Authorities took the incident “very, very seriously”, said government spokeswoman Martina Fietz, and were “working hard” to investigate its “full scope and background” and offering assistance to those affected.

She confirmed that data relating to Ms. Merkel had also found its way into the public domain, although none of it was sensitive. She also warned that the information published on the internet should be treated with “considerable caution” as even seemingly authentic documents could contain “falsified data”.

Authorities said the hack was being investigated by Germany’s national cyber defence centre, which met for a crisis session. The country’s domestic intelligence agency and Federal Criminal Police Office were also involved.

The data breach comes three years after a major assault on the Bundestag’s computer network, which German security officials said was carried out by Russian-backed hackers seeking to meddle in the 2017 federal election. Russian operatives were also blamed for an attack on the German government’s IT system last year.

The mass-circulation Bild Zeitung said Robert Habeck, leader of the Green party, had been particularly badly affected by the data breach, with hackers leaking much of his digital communications with his family. Another prominent victim identified by Bild was Frank-Walter Steinmeier, Germany’s president.

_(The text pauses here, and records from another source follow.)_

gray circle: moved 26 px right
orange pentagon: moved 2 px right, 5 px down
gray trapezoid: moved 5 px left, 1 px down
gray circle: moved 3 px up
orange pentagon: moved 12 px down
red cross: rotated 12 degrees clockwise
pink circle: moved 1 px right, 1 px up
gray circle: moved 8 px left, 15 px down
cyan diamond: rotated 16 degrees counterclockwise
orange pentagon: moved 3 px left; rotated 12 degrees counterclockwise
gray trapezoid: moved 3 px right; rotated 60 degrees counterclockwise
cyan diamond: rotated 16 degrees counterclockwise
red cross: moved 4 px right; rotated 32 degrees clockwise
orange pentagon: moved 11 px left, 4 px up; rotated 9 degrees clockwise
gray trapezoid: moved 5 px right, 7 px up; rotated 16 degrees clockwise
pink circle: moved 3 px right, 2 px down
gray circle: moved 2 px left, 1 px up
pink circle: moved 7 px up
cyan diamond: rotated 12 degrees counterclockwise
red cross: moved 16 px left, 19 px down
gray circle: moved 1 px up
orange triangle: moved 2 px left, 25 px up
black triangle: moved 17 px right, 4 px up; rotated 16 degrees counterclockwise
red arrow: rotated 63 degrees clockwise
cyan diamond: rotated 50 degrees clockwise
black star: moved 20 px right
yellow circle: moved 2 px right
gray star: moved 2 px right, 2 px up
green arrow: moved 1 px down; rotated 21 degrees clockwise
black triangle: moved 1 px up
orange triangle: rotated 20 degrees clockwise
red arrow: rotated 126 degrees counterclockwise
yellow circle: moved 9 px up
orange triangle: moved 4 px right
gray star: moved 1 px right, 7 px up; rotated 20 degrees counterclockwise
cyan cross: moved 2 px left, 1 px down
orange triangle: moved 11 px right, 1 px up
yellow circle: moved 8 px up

Twitter’s European headquarters are in Dublin and the company’s operations throughout the EU are regulated by the Irish data protection commissioner under tough new pan-European privacy laws that came into force last year.

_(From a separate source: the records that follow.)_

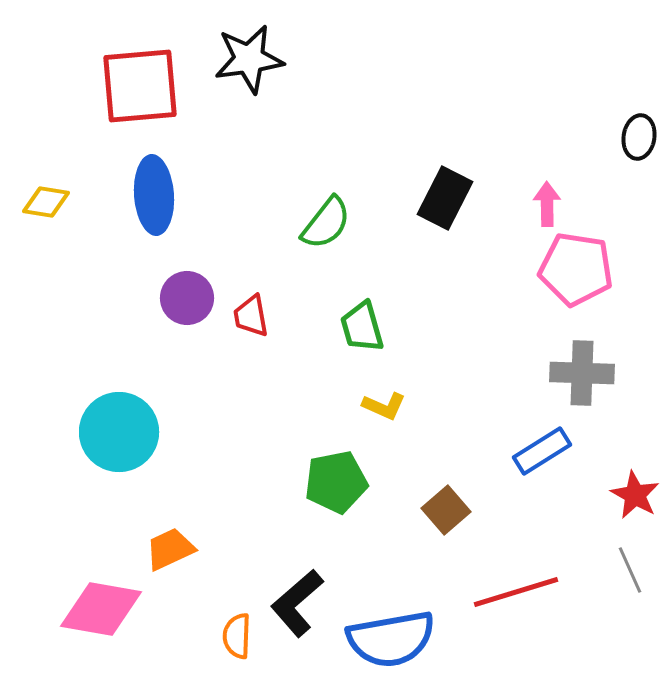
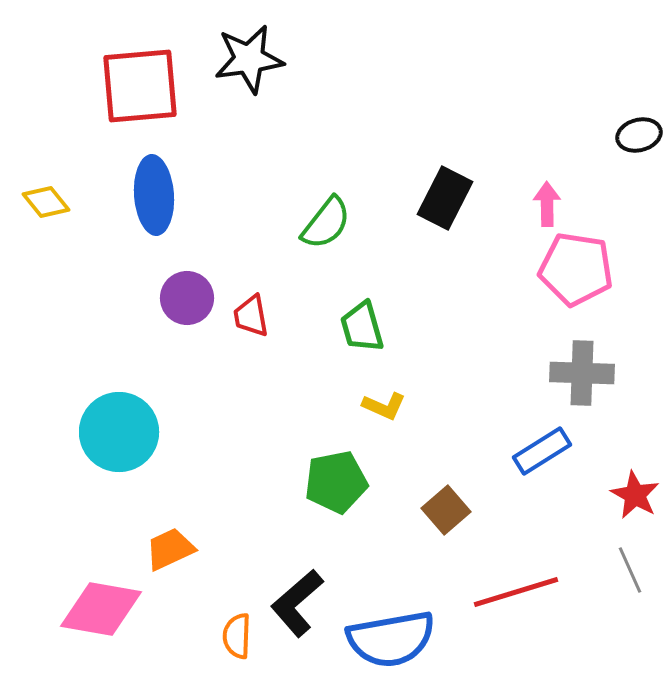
black ellipse: moved 2 px up; rotated 66 degrees clockwise
yellow diamond: rotated 42 degrees clockwise
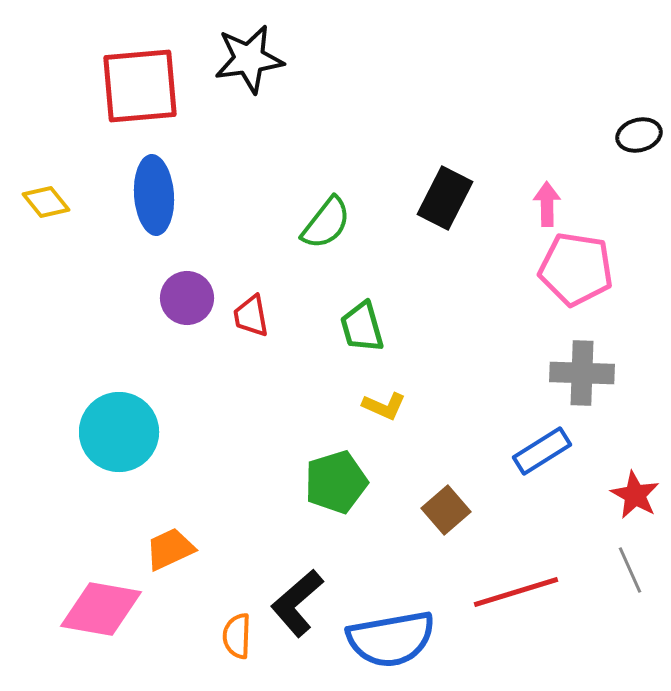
green pentagon: rotated 6 degrees counterclockwise
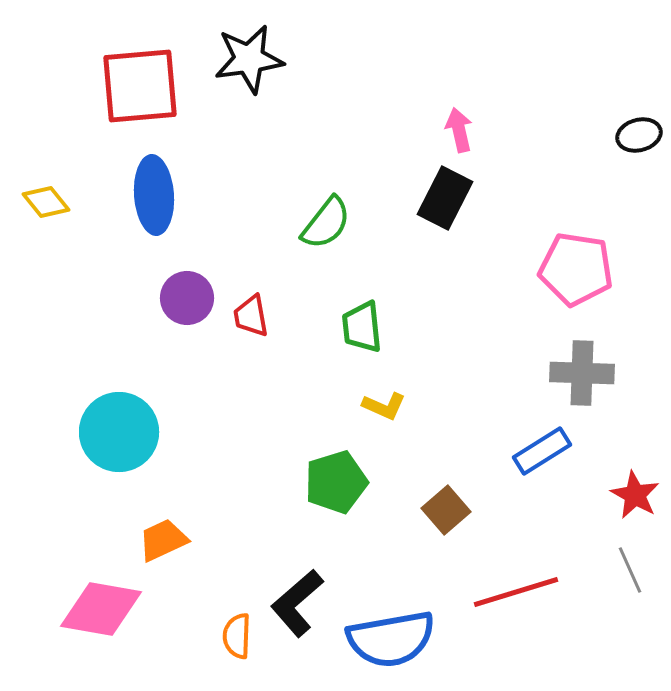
pink arrow: moved 88 px left, 74 px up; rotated 12 degrees counterclockwise
green trapezoid: rotated 10 degrees clockwise
orange trapezoid: moved 7 px left, 9 px up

In a statement late on Friday, the Irish regulator said it was liaising with the German authorities about the leak: “The Irish data protection commission is engaging with the Hamburg data protection authority and providing assistance to progress this matter.”

Assessment

Our assessment is that Cyber threats are asymmetric and goes beyond networks. Germany is correct in anticipating future cyber-attacks on its digital infrastructure but appears that it is not fully equipped to handle such unpredictable attacks.  We believe that there are no perfect air gaps in cyber security and with the increased power of computing, it would not be too difficult to break an encryption.